Are all your OT systems IT-enabled? As a provider of technical advisory services, TD Watts Consulting suggests you do not skip this.
In this entry, we discuss how the OT (Operational Technology) systems’ integration of IT (Information Technology) capabilities and innovations were sure, but a slow progression, and why half the success of keeping IT-enabled OT systems is in maintaining them.
To begin, it is helpful to understand that such integration was only a matter of time considering the pace that IT (Information Technology) has advanced. Aside from that, OT is core foundational technology—think transportation systems, scientific equipment, data acquisition (DAQ) systems, and remote terminal units (RTUs), etc.
This advancement meant multiple deployments, which, in turn, required expanded connectivity and equipment maintenance, not to mention, the convenience in everyday operations brought about by IT automation.
However, because most of the systems with OT function have traditionally functioned independently, the integration of IT functions has led to increased vulnerabilities, new areas to compromise, and hence, cybersecurity risks.
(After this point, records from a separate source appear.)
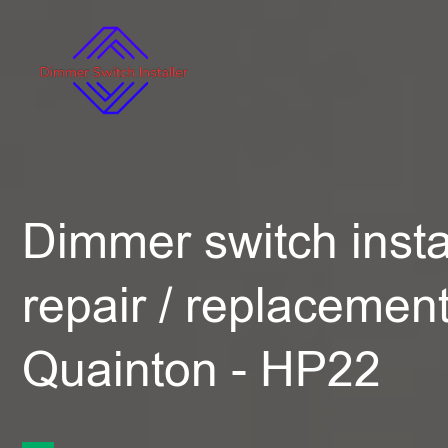
Dimmer switch instal
repair / replacement
Quainton - HP22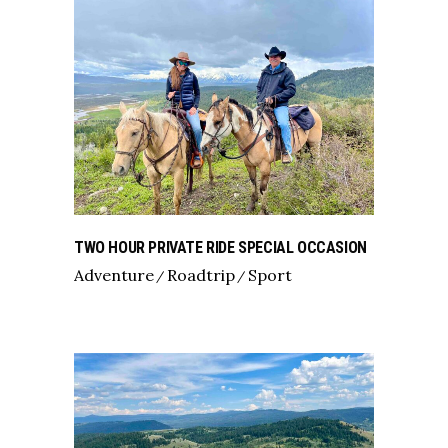
TWO HOUR PRIVATE RIDE SPECIAL OCCASION
Adventure
Roadtrip
Sport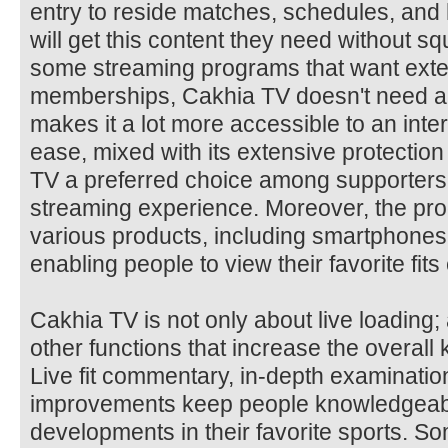
entry to reside matches, schedules, and 
will get this content they need without s
some streaming programs that want exte
memberships, Cakhia TV doesn't need a
makes it a lot more accessible to an inte
ease, mixed with its extensive protection 
TV a preferred choice among supporters
streaming experience. Moreover, the pro
various products, including smartphones
enabling people to view their favorite fi
Cakhia TV is not only about live loading; 
other functions that increase the overall
Live fit commentary, in-depth examinatio
improvements keep people knowledgeabl
developments in their favorite sports. S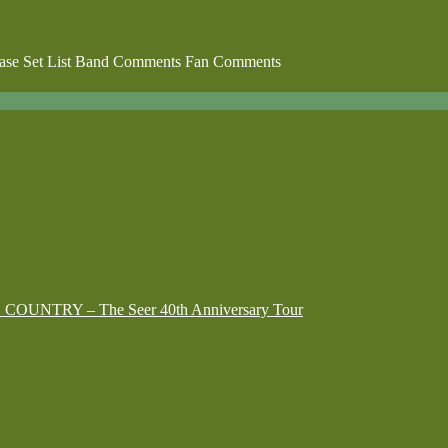
lease Set List Band Comments Fan Comments
G COUNTRY – The Seer 40th Anniversary Tour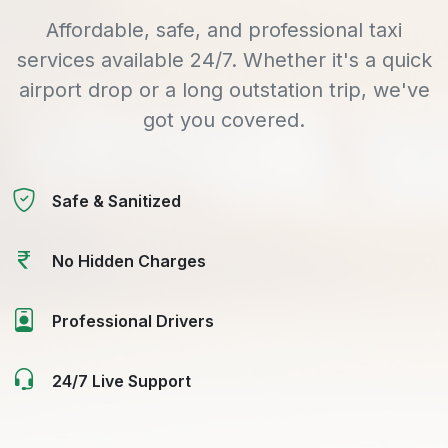
Affordable, safe, and professional taxi
services available 24/7. Whether it's a quick
airport drop or a long outstation trip, we've
got you covered.
Safe & Sanitized
No Hidden Charges
Professional Drivers
24/7 Live Support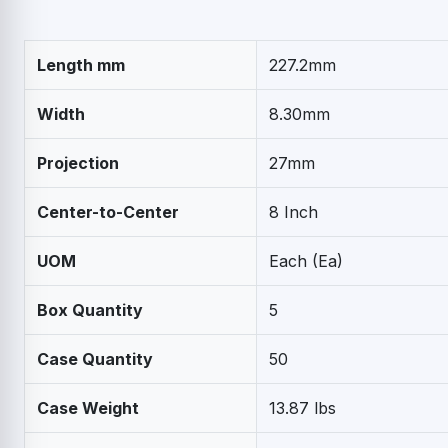
Length mm
227.2mm
Width
8.30mm
Projection
27mm
Center-to-Center
8 Inch
UOM
Each (Ea)
Box Quantity
5
Case Quantity
50
Case Weight
13.87 lbs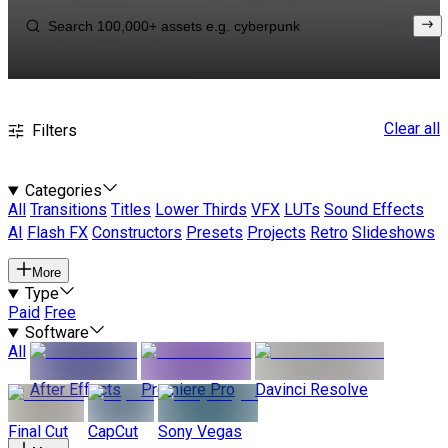
Clear all
Filters
Categories
All
Transitions
Titles
Lower Thirds
VFX
LUTs
Sound Effects
AI
Flash FX
Constructors
Presets
Projects
Retro
Slideshows
More
Type
Paid
Free
Software
All
After Effects
Premiere Pro
Davinci Resolve
Final Cut
CapCut
Sony Vegas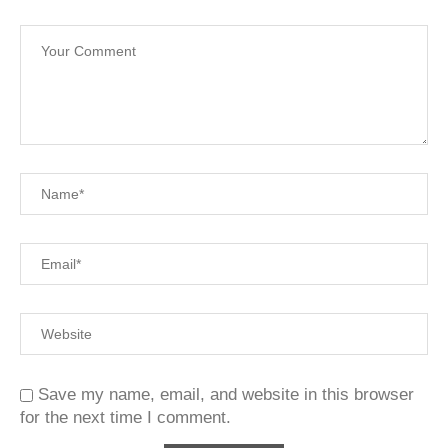
Save my name, email, and website in this browser
for the next time I comment.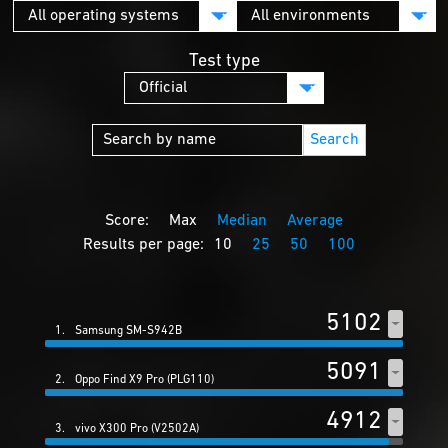
Test type
Search
Score:
Max
Median
Average
Results per page:
10
25
50
100
5102
1.
Samsung SM-S942B
5091
2.
Oppo Find X9 Pro (PLG110)
4912
3.
vivo X300 Pro (V2502A)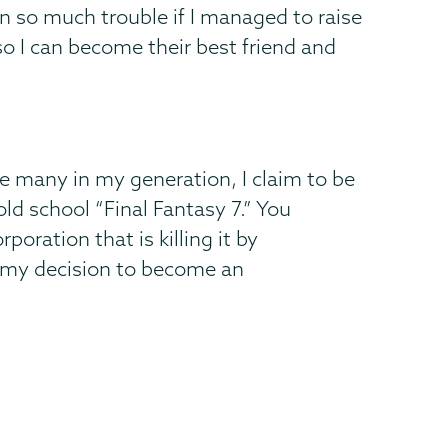
n so much trouble if I managed to raise
so I can become their best friend and
ke many in my generation, I claim to be
old school “Final Fantasy 7.” You
oration that is killing it by
d my decision to become an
But these vulnerabilities are no simple liabilities; they are a matter of national security since OT runs critical infrastructures and key resources, such as banking and finance, emergency services, shipping, transportation, etc.
As of July this year, the National Security Agency (NSA) and the Cybersecurity and Infrastructure Security Agency (CISA) of the Department of Homeland Security (DHS) have reminded American companies to tighten security measures across all their OT systems and Industrial Control Systems (ICSs).
Fortunately, security measures are doable. For one, efforts must be centered on developing appropriate responses to potential cybersecurity risks. To do so, consider performing risk modeling, isolating and containing components, defining the attack patterns used, and finally, implementing a supply chain that is secured at all points.